- Texte visé : Proposition de loi relative à l’intérêt des enfants, n° 1085
- Stade de lecture : 1ère lecture (1ère assemblée saisie)
- Examiné par : Commission des affaires sociales
- Code concerné : Code de l'action sociale et des familles
Le chapitre Ier du titre II du livre II est complété par un article L. 221‑10 ainsi rédigé :
« Art.

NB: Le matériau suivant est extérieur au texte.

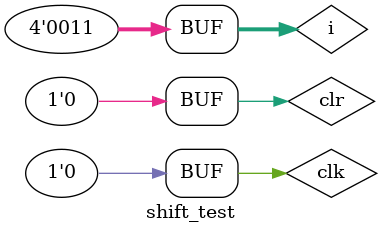
<source format=v>
module shift_test;
wire [3:0]o;
reg [3:0]i;
reg clk,clr;
shiftreg4 f1(i,clk,clr,o);
initial begin
clk=0;
repeat(3000)
#25 clk=~clk;
end
initial begin
clr=0;
i=4'b1011;
repeat(200)
#154 i=i+4'b0001;
end
endmodule

</source>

L. 221‑10. – Les établissement mentionnés à l’article L. 227‑2 font l’objet de contrôles appréciant la prise en charge et la qualité de l’accueil des enfants qui leurs sont confiés.
« Ils portent notamment sur :
« 1° Les conditions d’accueil, de vie et d’accompagnement des enfants ;
« 2° La continuité des figures d’attachement et la stabilité des parcours de prise en charge ;
« 3° Les conditions d’accès et de suivi de l’accompagnement scolaire ;
« 4°L’accès aux soins somatiques, psychologiques et psychiatrique, au suivi médical et à l’accompagnement sanitaire des enfants ;
« 5° La stabilité, la qualification et les conditions d’exercices des équipes professionnelles. »

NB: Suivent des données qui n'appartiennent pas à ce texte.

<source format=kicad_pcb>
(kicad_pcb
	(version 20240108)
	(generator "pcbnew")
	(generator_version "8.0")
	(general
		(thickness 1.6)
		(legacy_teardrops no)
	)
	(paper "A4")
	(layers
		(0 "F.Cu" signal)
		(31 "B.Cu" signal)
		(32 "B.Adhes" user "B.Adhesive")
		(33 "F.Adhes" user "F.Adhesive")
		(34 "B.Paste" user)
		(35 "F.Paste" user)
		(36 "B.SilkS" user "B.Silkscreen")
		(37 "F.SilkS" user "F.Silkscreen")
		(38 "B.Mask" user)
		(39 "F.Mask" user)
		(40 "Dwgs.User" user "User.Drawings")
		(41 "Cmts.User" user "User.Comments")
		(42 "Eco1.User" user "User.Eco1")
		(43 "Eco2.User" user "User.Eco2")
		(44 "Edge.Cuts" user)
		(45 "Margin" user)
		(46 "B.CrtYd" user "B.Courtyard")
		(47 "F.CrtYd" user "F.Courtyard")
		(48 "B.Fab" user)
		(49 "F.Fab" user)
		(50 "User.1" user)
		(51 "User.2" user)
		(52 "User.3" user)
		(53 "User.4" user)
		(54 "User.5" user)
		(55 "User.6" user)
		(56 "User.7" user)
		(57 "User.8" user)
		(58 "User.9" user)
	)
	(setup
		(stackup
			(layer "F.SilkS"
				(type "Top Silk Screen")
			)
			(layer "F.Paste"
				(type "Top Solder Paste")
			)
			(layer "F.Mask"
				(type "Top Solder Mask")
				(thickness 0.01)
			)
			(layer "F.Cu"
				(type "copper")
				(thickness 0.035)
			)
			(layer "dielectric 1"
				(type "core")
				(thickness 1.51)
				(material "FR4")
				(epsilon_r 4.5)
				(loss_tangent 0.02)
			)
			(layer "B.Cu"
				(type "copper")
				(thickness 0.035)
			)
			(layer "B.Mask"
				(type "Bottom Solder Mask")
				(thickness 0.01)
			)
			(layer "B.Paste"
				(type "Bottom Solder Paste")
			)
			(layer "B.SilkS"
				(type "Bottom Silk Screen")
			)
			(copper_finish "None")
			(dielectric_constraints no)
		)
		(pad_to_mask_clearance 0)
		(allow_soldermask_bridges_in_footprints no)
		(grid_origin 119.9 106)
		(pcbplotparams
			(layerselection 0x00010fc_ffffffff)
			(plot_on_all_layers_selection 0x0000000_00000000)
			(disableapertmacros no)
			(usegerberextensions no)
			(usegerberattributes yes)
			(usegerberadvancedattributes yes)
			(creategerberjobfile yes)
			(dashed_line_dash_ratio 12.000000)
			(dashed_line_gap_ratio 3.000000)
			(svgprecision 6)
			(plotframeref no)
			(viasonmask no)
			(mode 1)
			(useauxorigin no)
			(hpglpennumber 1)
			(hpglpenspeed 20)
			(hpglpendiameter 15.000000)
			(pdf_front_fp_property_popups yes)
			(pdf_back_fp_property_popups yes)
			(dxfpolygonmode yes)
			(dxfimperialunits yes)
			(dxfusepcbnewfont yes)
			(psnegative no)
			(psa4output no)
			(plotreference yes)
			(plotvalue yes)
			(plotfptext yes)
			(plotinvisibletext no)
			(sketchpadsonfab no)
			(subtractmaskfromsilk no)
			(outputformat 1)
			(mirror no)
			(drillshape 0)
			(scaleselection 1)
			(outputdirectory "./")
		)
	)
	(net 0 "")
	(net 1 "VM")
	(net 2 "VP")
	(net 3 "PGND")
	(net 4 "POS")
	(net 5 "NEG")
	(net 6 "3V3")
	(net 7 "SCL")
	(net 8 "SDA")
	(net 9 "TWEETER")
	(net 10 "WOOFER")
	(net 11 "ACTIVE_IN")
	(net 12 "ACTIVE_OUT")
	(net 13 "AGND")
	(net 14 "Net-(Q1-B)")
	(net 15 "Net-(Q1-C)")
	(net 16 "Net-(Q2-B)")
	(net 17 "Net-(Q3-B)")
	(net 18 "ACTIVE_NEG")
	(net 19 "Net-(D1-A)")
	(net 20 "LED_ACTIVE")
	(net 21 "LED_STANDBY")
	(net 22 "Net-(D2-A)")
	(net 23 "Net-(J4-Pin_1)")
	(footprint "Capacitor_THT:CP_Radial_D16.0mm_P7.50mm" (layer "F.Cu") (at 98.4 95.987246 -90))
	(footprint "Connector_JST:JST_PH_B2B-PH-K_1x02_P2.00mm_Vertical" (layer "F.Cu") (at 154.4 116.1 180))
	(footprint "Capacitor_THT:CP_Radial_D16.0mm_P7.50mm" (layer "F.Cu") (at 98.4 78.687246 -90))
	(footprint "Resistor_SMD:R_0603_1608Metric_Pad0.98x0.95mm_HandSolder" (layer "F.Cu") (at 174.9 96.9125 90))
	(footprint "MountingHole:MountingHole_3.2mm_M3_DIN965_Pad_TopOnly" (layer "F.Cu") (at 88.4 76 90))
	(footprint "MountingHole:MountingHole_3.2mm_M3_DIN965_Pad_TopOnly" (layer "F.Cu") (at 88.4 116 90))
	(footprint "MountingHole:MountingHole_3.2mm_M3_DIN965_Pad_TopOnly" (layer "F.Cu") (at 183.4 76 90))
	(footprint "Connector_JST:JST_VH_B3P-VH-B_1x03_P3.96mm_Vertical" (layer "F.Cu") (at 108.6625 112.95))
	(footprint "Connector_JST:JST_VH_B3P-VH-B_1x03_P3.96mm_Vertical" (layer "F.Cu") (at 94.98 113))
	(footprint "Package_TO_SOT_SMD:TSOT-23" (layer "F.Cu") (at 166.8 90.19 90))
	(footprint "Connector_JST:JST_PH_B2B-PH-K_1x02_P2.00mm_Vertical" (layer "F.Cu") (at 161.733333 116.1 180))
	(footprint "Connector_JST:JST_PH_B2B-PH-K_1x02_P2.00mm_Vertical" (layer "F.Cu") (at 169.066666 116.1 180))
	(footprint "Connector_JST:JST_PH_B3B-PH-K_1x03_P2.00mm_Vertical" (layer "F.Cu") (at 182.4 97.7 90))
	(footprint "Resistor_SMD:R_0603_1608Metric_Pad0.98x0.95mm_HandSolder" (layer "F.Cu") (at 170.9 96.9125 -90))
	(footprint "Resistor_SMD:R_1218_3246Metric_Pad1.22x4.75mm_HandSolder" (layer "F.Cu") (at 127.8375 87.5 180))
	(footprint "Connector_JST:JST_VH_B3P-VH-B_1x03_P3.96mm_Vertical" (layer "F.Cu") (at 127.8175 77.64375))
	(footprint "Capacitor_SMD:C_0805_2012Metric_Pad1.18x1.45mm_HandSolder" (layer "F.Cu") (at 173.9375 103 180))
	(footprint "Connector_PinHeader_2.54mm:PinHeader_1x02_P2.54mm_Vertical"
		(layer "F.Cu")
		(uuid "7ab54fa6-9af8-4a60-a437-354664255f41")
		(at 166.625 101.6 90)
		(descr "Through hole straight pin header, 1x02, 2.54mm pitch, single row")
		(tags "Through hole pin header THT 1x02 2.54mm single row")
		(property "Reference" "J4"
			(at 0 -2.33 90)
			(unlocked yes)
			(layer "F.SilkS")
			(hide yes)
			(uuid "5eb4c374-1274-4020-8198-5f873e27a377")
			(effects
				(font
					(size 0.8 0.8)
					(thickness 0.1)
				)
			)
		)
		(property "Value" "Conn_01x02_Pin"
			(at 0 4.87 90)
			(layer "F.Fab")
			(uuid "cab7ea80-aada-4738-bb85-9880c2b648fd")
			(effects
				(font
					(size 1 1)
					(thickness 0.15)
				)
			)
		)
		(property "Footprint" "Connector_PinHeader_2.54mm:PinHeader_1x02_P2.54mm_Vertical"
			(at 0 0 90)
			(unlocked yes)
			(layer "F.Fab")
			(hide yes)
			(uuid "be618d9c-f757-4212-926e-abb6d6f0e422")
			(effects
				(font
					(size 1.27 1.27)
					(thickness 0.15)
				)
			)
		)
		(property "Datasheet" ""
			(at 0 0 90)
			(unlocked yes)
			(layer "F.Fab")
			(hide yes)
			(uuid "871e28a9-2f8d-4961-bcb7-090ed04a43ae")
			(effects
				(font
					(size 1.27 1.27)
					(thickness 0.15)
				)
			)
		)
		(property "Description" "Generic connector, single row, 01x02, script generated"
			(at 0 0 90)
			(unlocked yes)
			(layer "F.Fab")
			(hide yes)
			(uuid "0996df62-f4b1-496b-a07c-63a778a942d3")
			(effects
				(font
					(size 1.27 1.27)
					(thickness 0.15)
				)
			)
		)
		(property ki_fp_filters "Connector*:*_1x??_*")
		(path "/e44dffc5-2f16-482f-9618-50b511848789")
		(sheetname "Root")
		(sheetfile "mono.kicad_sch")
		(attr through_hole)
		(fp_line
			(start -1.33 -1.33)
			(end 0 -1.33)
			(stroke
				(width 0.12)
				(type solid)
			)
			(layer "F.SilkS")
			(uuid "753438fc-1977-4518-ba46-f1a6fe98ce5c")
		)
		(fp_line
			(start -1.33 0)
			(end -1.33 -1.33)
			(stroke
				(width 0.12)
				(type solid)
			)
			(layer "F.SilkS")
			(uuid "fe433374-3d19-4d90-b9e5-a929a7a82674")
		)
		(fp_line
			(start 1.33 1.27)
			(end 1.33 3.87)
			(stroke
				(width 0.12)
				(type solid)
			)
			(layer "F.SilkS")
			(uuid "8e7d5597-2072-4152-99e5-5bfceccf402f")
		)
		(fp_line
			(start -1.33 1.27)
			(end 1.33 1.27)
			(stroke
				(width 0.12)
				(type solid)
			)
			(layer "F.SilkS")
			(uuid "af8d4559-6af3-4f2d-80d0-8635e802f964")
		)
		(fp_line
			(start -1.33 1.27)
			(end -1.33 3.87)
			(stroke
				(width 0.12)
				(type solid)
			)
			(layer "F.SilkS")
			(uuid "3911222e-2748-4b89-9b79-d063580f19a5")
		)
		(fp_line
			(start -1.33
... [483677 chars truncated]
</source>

Par cet amendement, les députés du groupe parlementaire de La France insoumise proposent d’instaurer un contrôle obligatoire à caractère qualitatif, et non uniquement administratif, des établissements concernés, portant explicitement sur la qualité de l’accueil des enfants, la continuité des figures d’attachement et la stabilité des équipes professionnelles.
Les contrôles exercés aujourd’hui dans les établissements et services accueillant des enfants demeurent largement centrés sur la conformité administrative et réglementaire, sans permettre une appréciation suffisante de la qualité réelle de l’accueil ni de ses effets sur le développement et la sécurité des enfants.

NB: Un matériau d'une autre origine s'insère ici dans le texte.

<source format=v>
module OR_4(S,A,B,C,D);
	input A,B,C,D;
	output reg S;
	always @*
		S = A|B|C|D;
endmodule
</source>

Le rapport de la commission d’enquête parlementaire sur les manquements des politiques publiques de protection de l’enfance met en évidence des conditions d’accueil souvent défaillantes et inadaptées, marquées par une instabilité chronique des professionnels, des violences institutionnelles devenant systémiques et une absence persistante de normes qualitatives opposables en matière d’encadrement et de continuité éducative
Ce même rapport souligne que le développement du recours à l’intérim et la rotation excessive des personnels se font au détriment du besoin fondamental de stabilité des enfants, en particulier de la continuité des figures d’attachement, pourtant déterminante pour leur sécurité affective et leur développement
Ces contrôles s’exercent sans préjudice des missions d’inspection et d’évaluation confiées à l’Inspection générale des affaires sociales.
Dès lors, le présent amendement vise à inscrire explicitement dans la loi que le contrôle des établissements et services accueillant des enfants ne peut se limiter à une vérification administrative, mais doit porter également sur la qualité effective de l’accueil, la continuité des figures d’attachement et la stabilité des équipes encadrantes, appréciées au regard de l’intérêt supérieur de l’enfant.
En donnant une base législative claire et opposable à ces exigences qualitatives, il s’agit de dépasser une logique de contrôle formel pour recentrer l’action publique sur les besoins fondamentaux des enfants, conformément aux constats partagés par les acteurs du secteur et aux recommandations de la commission d’enquête parlementaire. Tel est le sens du présent amendement.